Mengenai mekanisme pengajuan pinjaman atau pembiayaan modal kerja ke BGR Logistics, Calon Mitra Binaan atau Mitra Warung Pangan dapat mengajukan proposal permohonan pembinaan melalui fitur WP Asik di dalam aplikasi Warung Pangan, yang merupakan aplikasi yang diprakarsai oleh Kementerian Koperasi dan UKM dan dikembangkan oleh PT BGR Logistics bekerja sama dengan BUMN Klaster Pangan.
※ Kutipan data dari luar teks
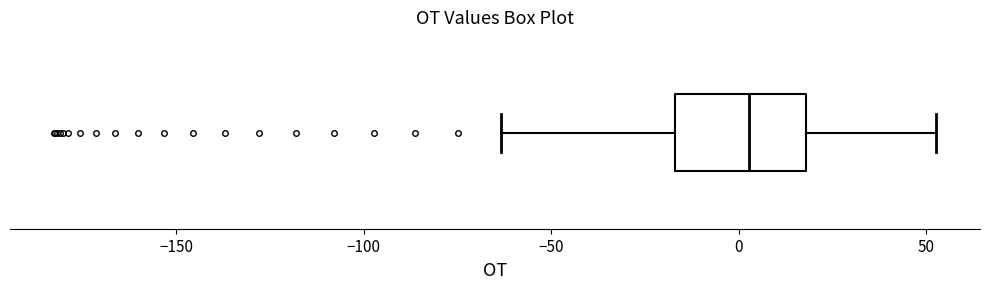

Read this box plot against the x-axis: the position of the median line, the range covered by the box, and the ends of both whiskers. The values are not printed on the chart, so give them approximately, as read against the axis.

median 5, box -15 to 20, whiskers -65 to 55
Untuk informasi lebih lanjut dapat dilihat di website www.warungpangan.com

Hingga saat ini, LinkAja telah memiliki lebih dari 58.000.000 pengguna terdaftar dan dapat digunakan di lebih dari 800.000 merchant lokal dan lebih dari 300.000 merchant nasional di seluruh Indonesia, 230 moda transportasi, lebih dari 600 pasar tradisional, lebih dari 25.000 partner donasi digital, 4.300 e-commerce, pembayaran dan pembelian kebutuhan sehari hari seperti pulsa telekomunikasi, token listrik, tagihan rumah tangga, iuran BPJS, hingga berbagai layanan keuangan lainnya seperti transfer ke semua rekening bank dan tarik tunai tanpa kartu. Selain itu, LinkAja juga dapat digunakan di lebih dari satu juta titik transaksi untuk pengisian dan penarikan saldo, yang meliputi ATM, transfer perbankan, jaringan ritel, hingga layanan keuangan digital.

Untuk memenuhi kebutuhan masyarakat muslim di Indonesia yang membutuhkan alat pembayaran elektronik berlandaskan kaidah syariah, terutama mengingat Indonesia sebagai negara dengan jumlah populasi muslim terbesar di dunia, LinkAja menghadirkan Layanan Syariah LinkAja yang merupakan uang elektronik syariah pertama dan satu-satunya di Indonesia untuk memfasilitasi berbagai jenis pembayaran sesuai kaidah syariat Islam.

Di dalam ekosistem holistiknya saat ini, Layanan Syariah LinkAja telah dapat dinikmati di seluruh Indonesia dengan ekosistem khusus Syariah yang telah dibangun di 89 Kotamadya dan 387 Kabupaten, yang mencakup masjid, lembaga amil zakat, pusat kuliner halal, modern retail lokal, pesantren, bank syariah, sekolah Islam, dan Universitas Islam.  Hingga saat ini Layanan Syariah LinkAja telah memiliki lebih dari 1.000.000 pengguna terdaftar, yang akan terus meningkat sejalan dengan adanya komitmen dari beberapa partner strategis seperti pemerintah daerah dan institusi lainnya untuk berkolaborasi demi perluasan ekosistem digital Syariah di seluruh Indonesia.